Nos séculos 15 e 16, os navegadores que cruzaram o Atlântico estavam na verdade à procura dum mundo que era novo e ao mesmo tempo antigo. Achavam que do outro lado do oceano encontrariam não só as Índias, mas também o jardim do Éden. Cristóvão Colombo, por exemplo, procurou por ele entre as montanhas de países de clima temperado e tropical das Américas do Sul e Central. Os exploradores europeus que chegaram ao Brasil estavam certos de que o paraíso perdido devia ser ali, devido ao clima ameno e à abundância de alimentos e vegetação. Logo, porém, viram-se obrigados a reconhecer a dura realidade.
Utopias: lugares ideais?
Em vez de se empenharem em localizar o mundo ideal em alguma parte remota da Terra, outros tentaram planejá-lo. Assim, em 1516, o humanista inglês Thomas More descreveu a ilha da Utopia, um lugar maravilhoso, pacífico e tolerante, bem diferente do mundo degradado que ele conhecia. Outros também haviam tentado planejar mundos melhores, mundos mais justos: no sexto século AEC, Platão com sua República; em 1602, o frade italiano Tommaso Campanella e sua altamente organizada Cidade do Sol; apenas alguns anos mais tarde, o filósofo inglês Francis Bacon, ao narrar “o feliz e próspero estado” de sua Nova Atlântida. No decorrer dos séculos, pensadores de todos os tipos (tanto religiosos como não-religiosos) descreveram dezenas e dezenas de utopias. Entretanto, poucos, se é que algum, foram levados a sério.

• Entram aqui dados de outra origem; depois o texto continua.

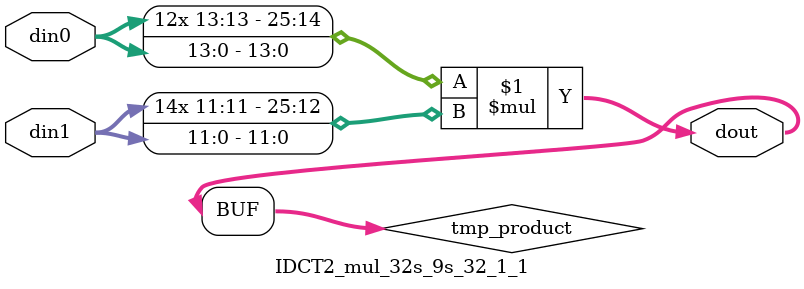
<source format=v>

`timescale 1 ns / 1 ps

 module IDCT2_mul_32s_9s_32_1_1(din0, din1, dout);
parameter ID = 1;
parameter NUM_STAGE = 0;
parameter din0_WIDTH = 14;
parameter din1_WIDTH = 12;
parameter dout_WIDTH = 26;

input [din0_WIDTH - 1 : 0] din0; 
input [din1_WIDTH - 1 : 0] din1; 
output [dout_WIDTH - 1 : 0] dout;

wire signed [dout_WIDTH - 1 : 0] tmp_product;



























assign tmp_product = $signed(din0) * $signed(din1);








assign dout = tmp_product;





















endmodule

</source>
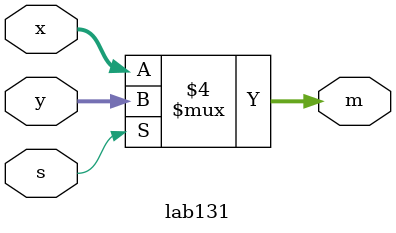
<source format=v>
`timescale 1ns / 1ps


module lab131(
    input [1:0] x,
    input [1:0] y,
    input s,
    output reg [1:0] m
    );
    
    always @ (x or y or s)
        begin
        if(s==0)
            m=x;
        else
            m=y;
        end

    
endmodule


</source>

Houve aqueles que tentaram construir suas utopias. Por exemplo, em 1824 um rico inglês, Robert Owen, decidiu imigrar para Indiana, EUA, a fim de concretizar suas idéias utópicas no povoado que chamou de Nova Harmonia. Convicto de que sob as condições corretas as pessoas melhorariam, empregou praticamente todos os seus recursos financeiros no empenho de estabelecer o que visualizava ser um novo mundo moral. Mas os resultados demonstraram que não bastam novas condições de vida para produzir novos homens.
Quase todas as ideologias políticas sustentam que o homem tem de planejar o mundo segundo seu próprio conhecimento e seu próprio senso do que é verdadeiro, a fim de estabelecer o sonhado paraíso na Terra. Todavia, paradoxalmente, as tentativas de concretizar tais aspirações resultaram em guerras e revoluções, tais como a Revolução Francesa em 1789 e a Revolução Bolchevique em 1917. Em vez de produzirem condições paradísicas, tais esforços muitas vezes levaram a maior dor e sofrimento.
Aspirações, planos, utopias e tentativas de concretizá-los — essa é a história de um desapontamento após o outro. Atualmente, alguns falam dum “sonho despedaçado” e do “fim da era das utopias”, convidando-nos a aprender a “viver sem utopias”.